**Records excerpted from a collection**.
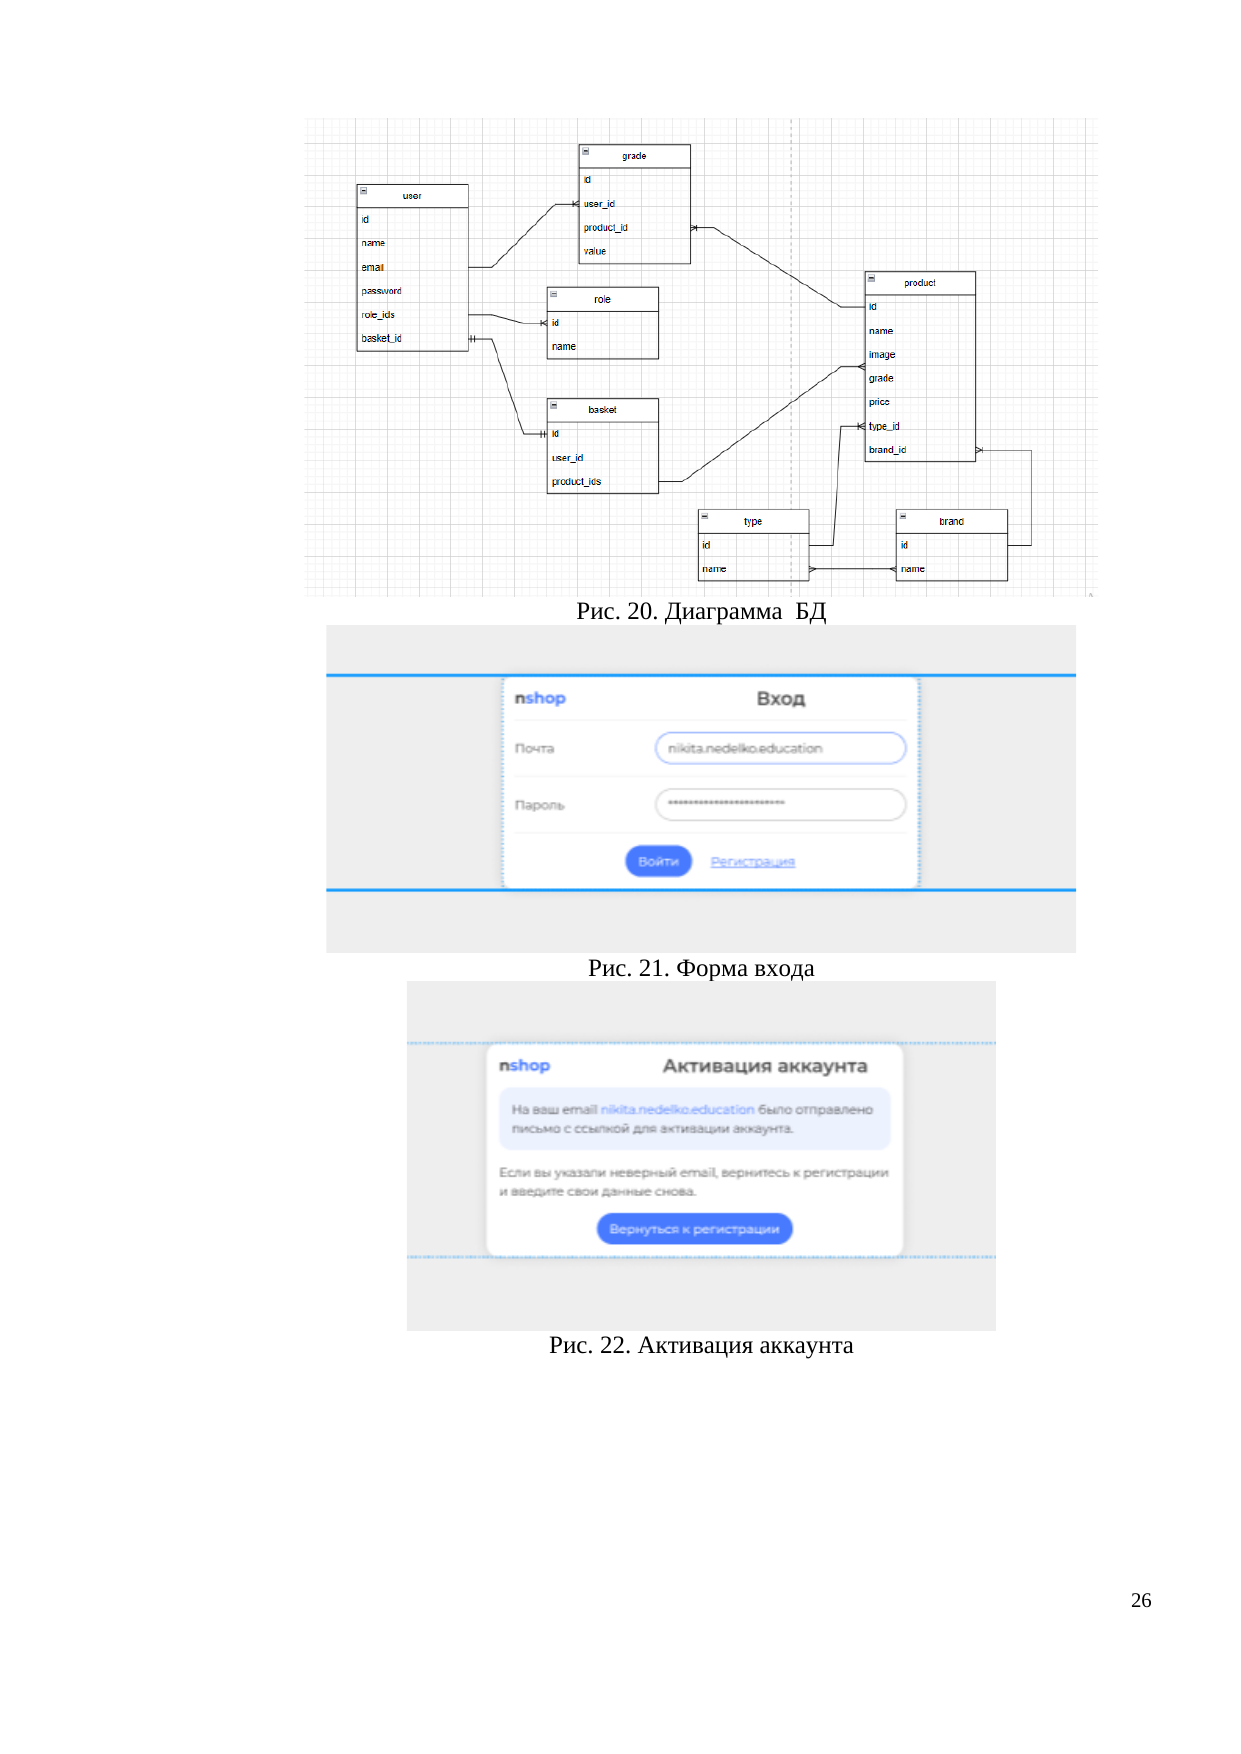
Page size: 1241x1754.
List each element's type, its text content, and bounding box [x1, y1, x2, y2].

picture [304, 118, 1099, 597]
text Рис. 20. Диаграмма БД [177, 596, 1152, 625]
picture [326, 625, 1077, 953]
picture [406, 981, 996, 1331]
text Рис. 21. Форма входа [177, 953, 1152, 982]
text Рис. 22. Активация аккаунта [177, 1330, 1152, 1359]
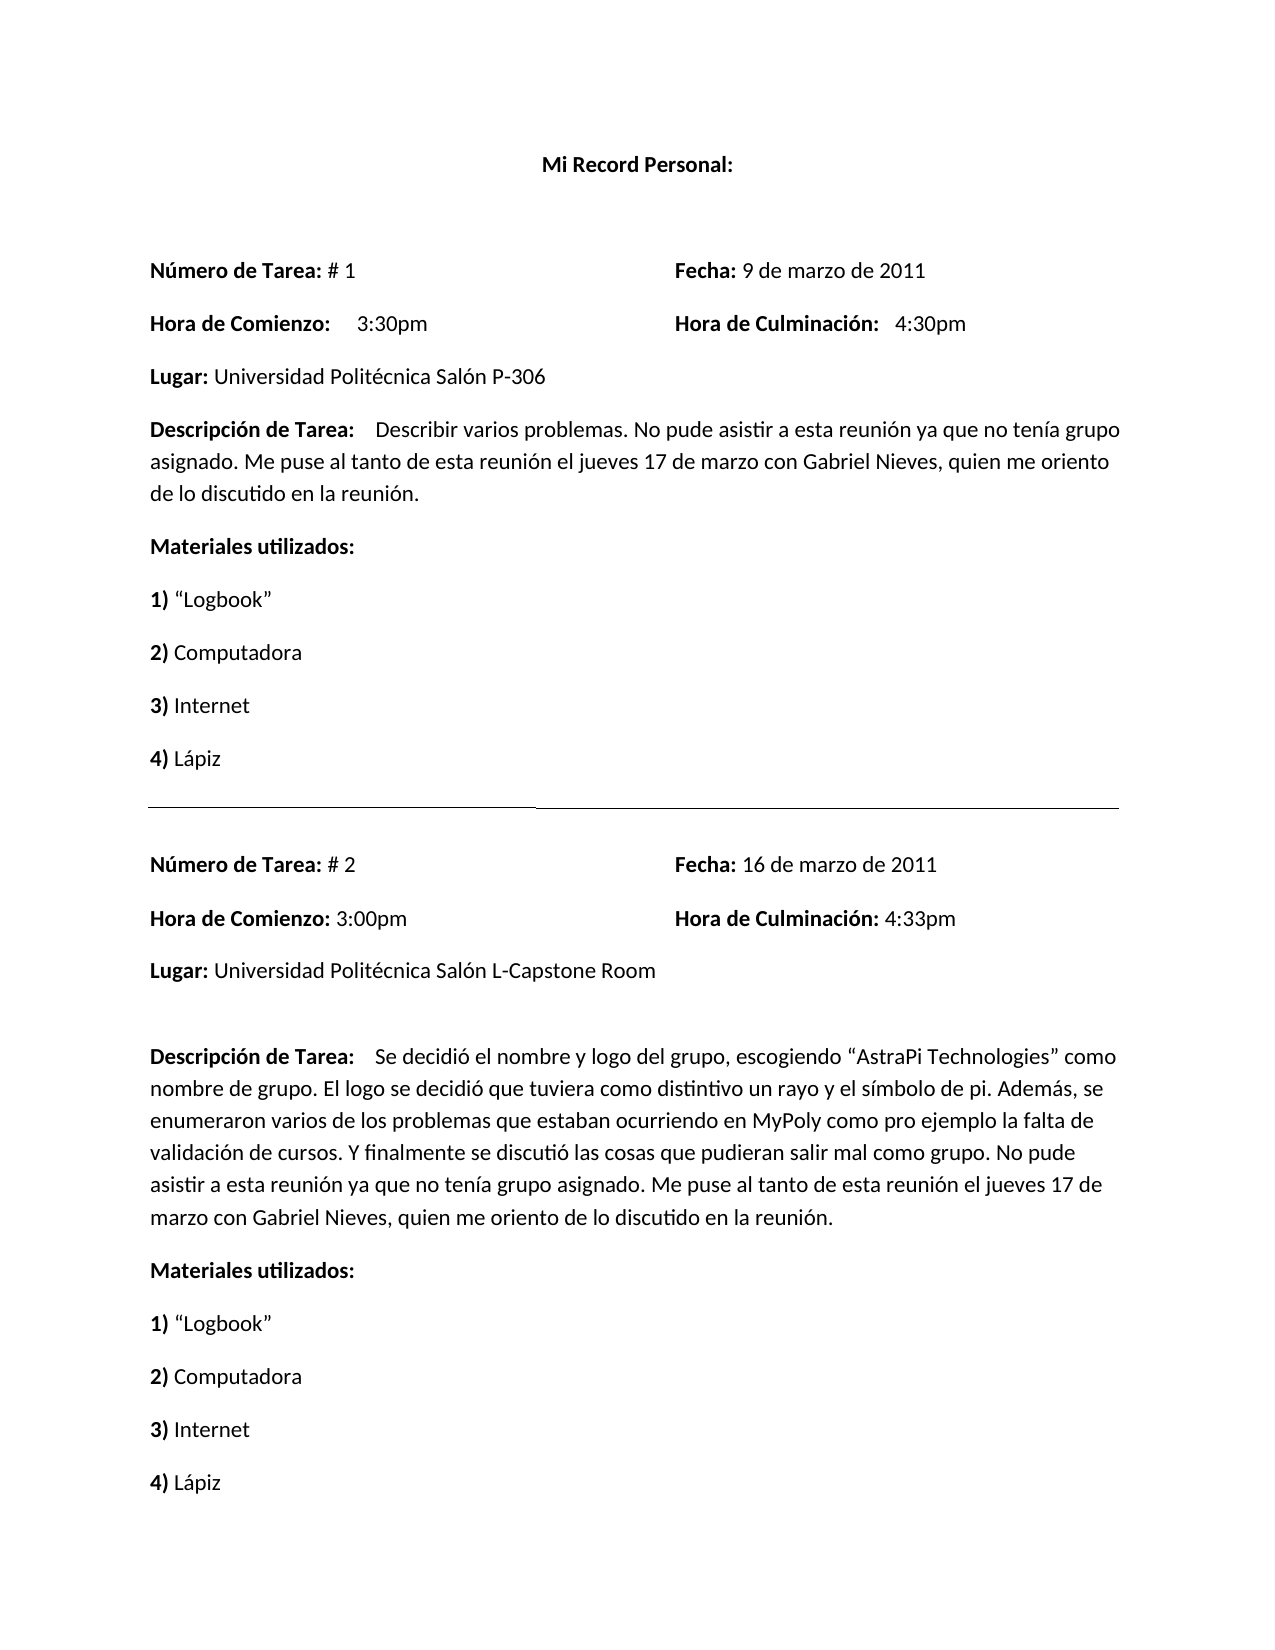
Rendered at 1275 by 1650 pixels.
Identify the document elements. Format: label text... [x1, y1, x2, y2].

text 1) “Logbook” [150, 586, 1125, 613]
text Número de Tarea: # 2 Fecha: 16 de marzo de 2011 [150, 851, 1003, 879]
text 4) Lápiz [150, 1468, 1125, 1496]
text Descripción de Tarea: Describir varios problemas. No pude asistir a esta reunión ya que no tenía grupo asignado. Me puse al tanto de esta reunión el jueves 17 de marzo con Gabriel Nieves, quien me oriento de lo discutido en la reunión. [150, 415, 1125, 507]
text Lugar: Universidad Politécnica Salón P-306 [150, 362, 1125, 390]
text 2) Computadora [150, 1362, 1125, 1390]
text Mi Record Personal: [150, 150, 1125, 178]
text Hora de Comienzo: 3:00pm Hora de Culminación: 4:33pm [150, 904, 1003, 932]
text Hora de Comienzo: 3:30pm Hora de Culminación: 4:30pm [150, 309, 1003, 337]
text Número de Tarea: # 1 Fecha: 9 de marzo de 2011 [150, 256, 1003, 284]
text 4) Lápiz [150, 744, 1125, 773]
text Materiales utilizados: [150, 1256, 1125, 1284]
text Descripción de Tarea: Se decidió el nombre y logo del grupo, escogiendo “AstraPi Technologies” como nombre de grupo. El logo se decidió que tuviera como distintivo un rayo y el símbolo de pi. Además, se enumeraron varios de los problemas que estaban ocurriendo en MyPoly como pro ejemplo la falta de validación de cursos. Y finalmente se discutió las cosas que pudieran salir mal como grupo. No pude asistir a esta reunión ya que no tenía grupo asignado. Me puse al tanto de esta reunión el jueves 17 de marzo con Gabriel Nieves, quien me oriento de lo discutido en la reunión. [150, 1042, 1125, 1231]
text Lugar: Universidad Politécnica Salón L-Capstone Room [150, 957, 1125, 1017]
text 1) “Logbook” [150, 1309, 1125, 1337]
text Materiales utilizados: [150, 532, 1125, 561]
text 2) Computadora [150, 638, 1125, 667]
text 3) Internet [150, 692, 1125, 719]
text 3) Internet [150, 1415, 1125, 1443]
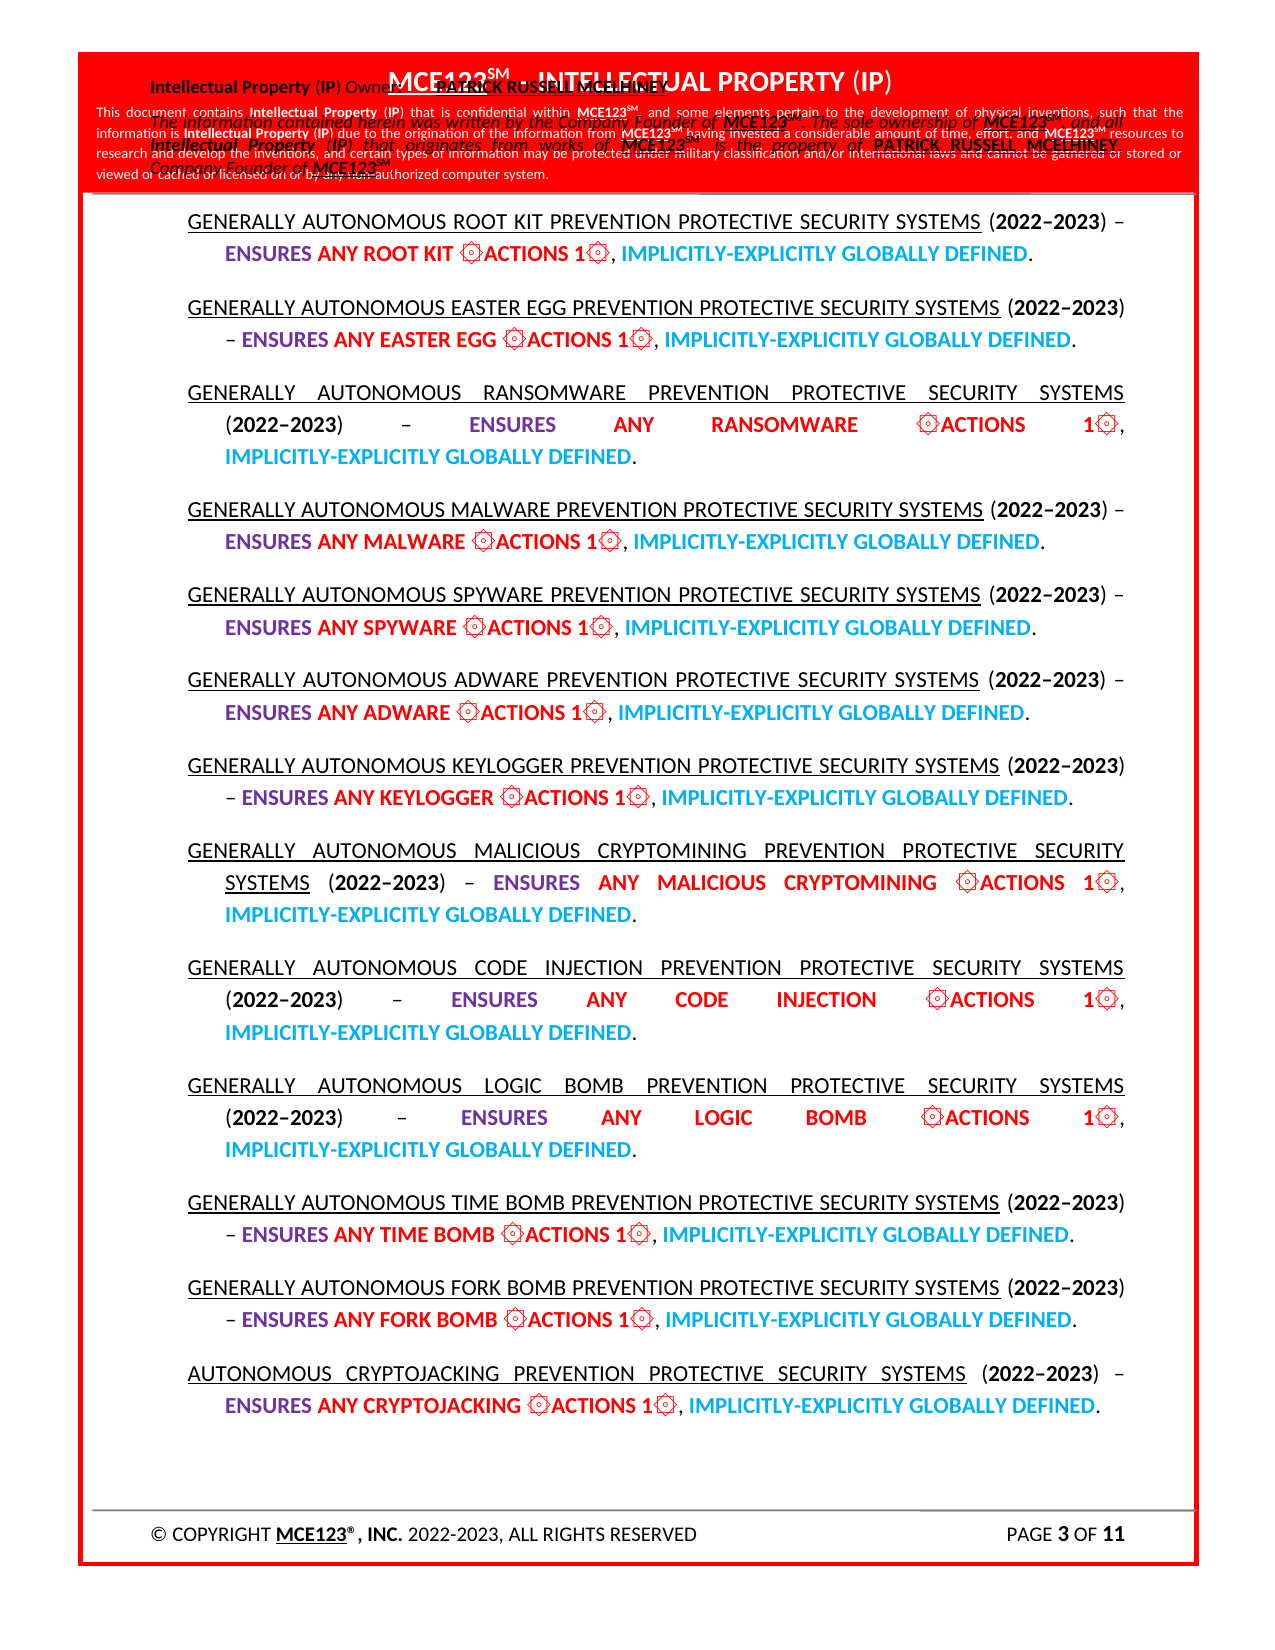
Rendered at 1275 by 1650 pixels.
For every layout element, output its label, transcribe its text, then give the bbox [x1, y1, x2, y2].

**WHAT YOU HAVE TO DO**. From the first line to the last, set down the records exactly, leaving out images.

**RESPONSE**.
Page size: 1241x1754.
List each element's type, its text content, and bounding box [x1, y1, x2, y2].

picture [304, 118, 1099, 597]
text Рис. 20. Диаграмма БД [177, 596, 1152, 625]
picture [326, 625, 1077, 953]
picture [406, 981, 996, 1331]
text Рис. 21. Форма входа [177, 953, 1152, 982]
text Рис. 22. Активация аккаунта [177, 1330, 1152, 1359]
Rendered at 1275 by 1650 pixels.
Identify the document elements. Format: label text... [x1, y1, x2, y2].

text 1) “Logbook” [150, 586, 1125, 613]
text Número de Tarea: # 2 Fecha: 16 de marzo de 2011 [150, 851, 1003, 879]
text 4) Lápiz [150, 1468, 1125, 1496]
text Descripción de Tarea: Describir varios problemas. No pude asistir a esta reunión ya que no tenía grupo asignado. Me puse al tanto de esta reunión el jueves 17 de marzo con Gabriel Nieves, quien me oriento de lo discutido en la reunión. [150, 415, 1125, 507]
text Lugar: Universidad Politécnica Salón P-306 [150, 362, 1125, 390]
text 2) Computadora [150, 1362, 1125, 1390]
text Mi Record Personal: [150, 150, 1125, 178]
text Hora de Comienzo: 3:00pm Hora de Culminación: 4:33pm [150, 904, 1003, 932]
text Hora de Comienzo: 3:30pm Hora de Culminación: 4:30pm [150, 309, 1003, 337]
text Número de Tarea: # 1 Fecha: 9 de marzo de 2011 [150, 256, 1003, 284]
text 4) Lápiz [150, 744, 1125, 773]
text Materiales utilizados: [150, 1256, 1125, 1284]
text Descripción de Tarea: Se decidió el nombre y logo del grupo, escogiendo “AstraPi Technologies” como nombre de grupo. El logo se decidió que tuviera como distintivo un rayo y el símbolo de pi. Además, se enumeraron varios de los problemas que estaban ocurriendo en MyPoly como pro ejemplo la falta de validación de cursos. Y finalmente se discutió las cosas que pudieran salir mal como grupo. No pude asistir a esta reunión ya que no tenía grupo asignado. Me puse al tanto de esta reunión el jueves 17 de marzo con Gabriel Nieves, quien me oriento de lo discutido en la reunión. [150, 1042, 1125, 1231]
text Lugar: Universidad Politécnica Salón L-Capstone Room [150, 957, 1125, 1017]
text 1) “Logbook” [150, 1309, 1125, 1337]
text Materiales utilizados: [150, 532, 1125, 561]
text 2) Computadora [150, 638, 1125, 667]
text 3) Internet [150, 692, 1125, 719]
text 3) Internet [150, 1415, 1125, 1443]
Rendered at 1275 by 1650 pixels.
For every layout element, output its label, transcribe its text, then give the bbox [x1, y1, x2, y2].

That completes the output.